Vigilance can occur on a limited basis if you need to stay up all night to pass your final exams or if you are trying to write a novel while holding down a full-time job. If you are an accountant working night and day during tax season, you will use the vigilance reaction. But the vigilance can also be a way of life. The chronically vigilant person may be the air-traffic controller at O’Hare who has too many planes in the air. Or a mother who always agonizes over her teenage daughter’s whereabouts and sits up into the wee hours and sits up into the wee hours waiting for the phone to ring with bad news. Or anyone who feels that he or she is in a losing situation, with no personally acceptable options to change things. Or anyone who asks himself that dirgeful question; "Is that all there is?"
Relaxing your body:
Joseph Barr, co-director of the Center of Medical Psychology in Des Plaines, says that many people "have developed bad psychophysiological habits and go around in a constant state of high arousal.
"These people have learned to live with high levels of anxiety, including occasional panic attacks, and they think that this condition of psychophysiological arousal is normal. Many present symptoms of colitis, headaches, or high blood pressure. We try to quiet them down."
Barr often uses biofeedback, a system that makes people are of how their bodies are reacting to stress. For example, hand temperature is a symptom of cardiovascular arousal.
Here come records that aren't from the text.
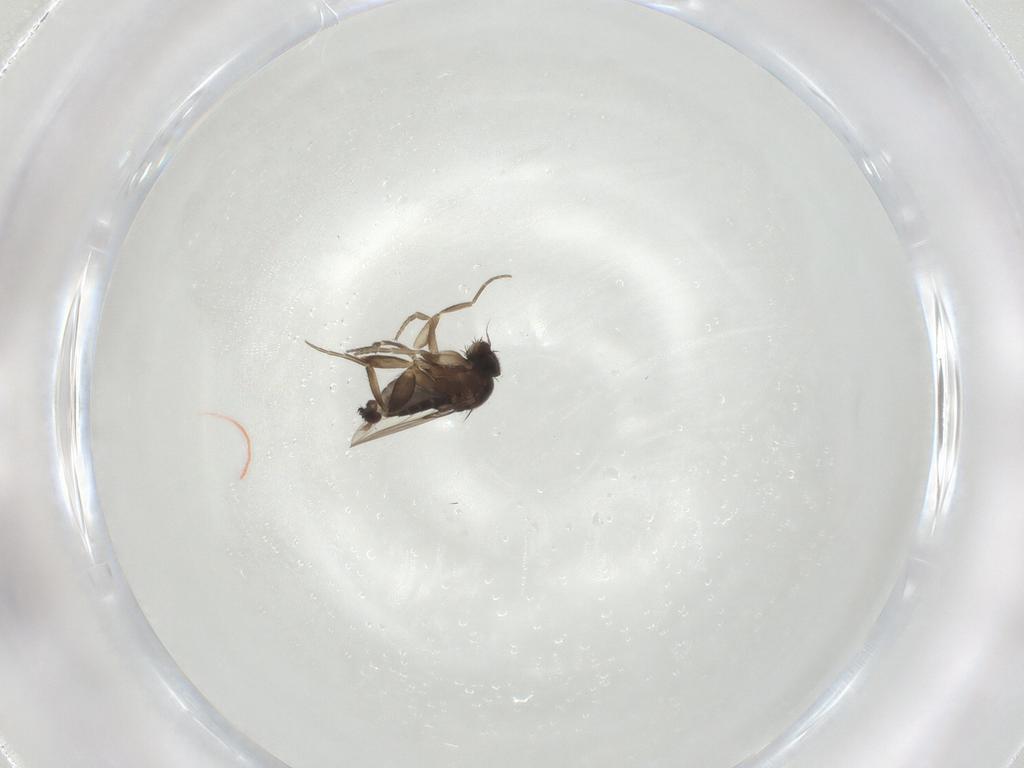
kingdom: Animalia
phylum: Arthropoda
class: Insecta
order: Diptera
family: Phoridae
By teaching a patient to be aware when his hands are becoming cold and to be able to relax and warm them up, Barr is providing a valuable antistress technique. He also teaches patients to observe their breathing patterns. While shallow breathing from the chest results in a rapid 18 breaths a minute-a sign of stress and, occasional, hyperventilation-the deeper breathing form the diaphragm requires only 12 breathes a minute and brings a sense of relaxation and well-being. Barr’s sophisticated lab can also measure the electrical activity of muscles and demonstrate to a hot reactor that when he is in the combat reaction his muscles are giving off three to five microvolts, compared with a normal two.
Frank Collins, Jr., a Ph.D., and director of the Biofeedback and Stress Management Program at Rush-Presbyterian-St. Luke’s Medical Center, uses a similar technique. Electrical activity from a muscle in a patient’s forehead is converted into an audio tone, and the patient is taught how to recognize when the tone is getting higher-a sign of arousal and stress-and to consciously lower it.
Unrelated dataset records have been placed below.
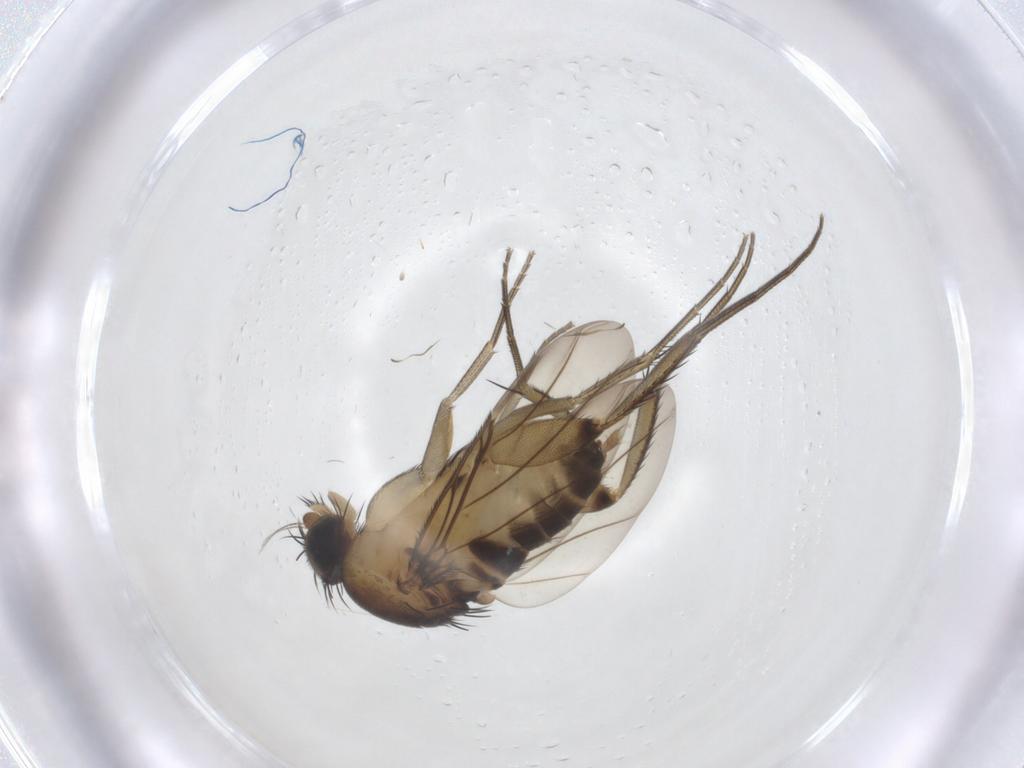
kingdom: Animalia
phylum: Arthropoda
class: Insecta
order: Diptera
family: Phoridae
By making the covert overt, biofeedback enables patients to regulate their bodily reactions to stress and therefore gain a sense of reassurance.
"Some of my patients are astonished to see how their bodies are overreacting to stress," says Collins. "Some patients who are really up tight and into rigid self-control are frightened of deep relaxation," says Barr. "But only at first. Once they learn how to regulate their responses, they think it’s great."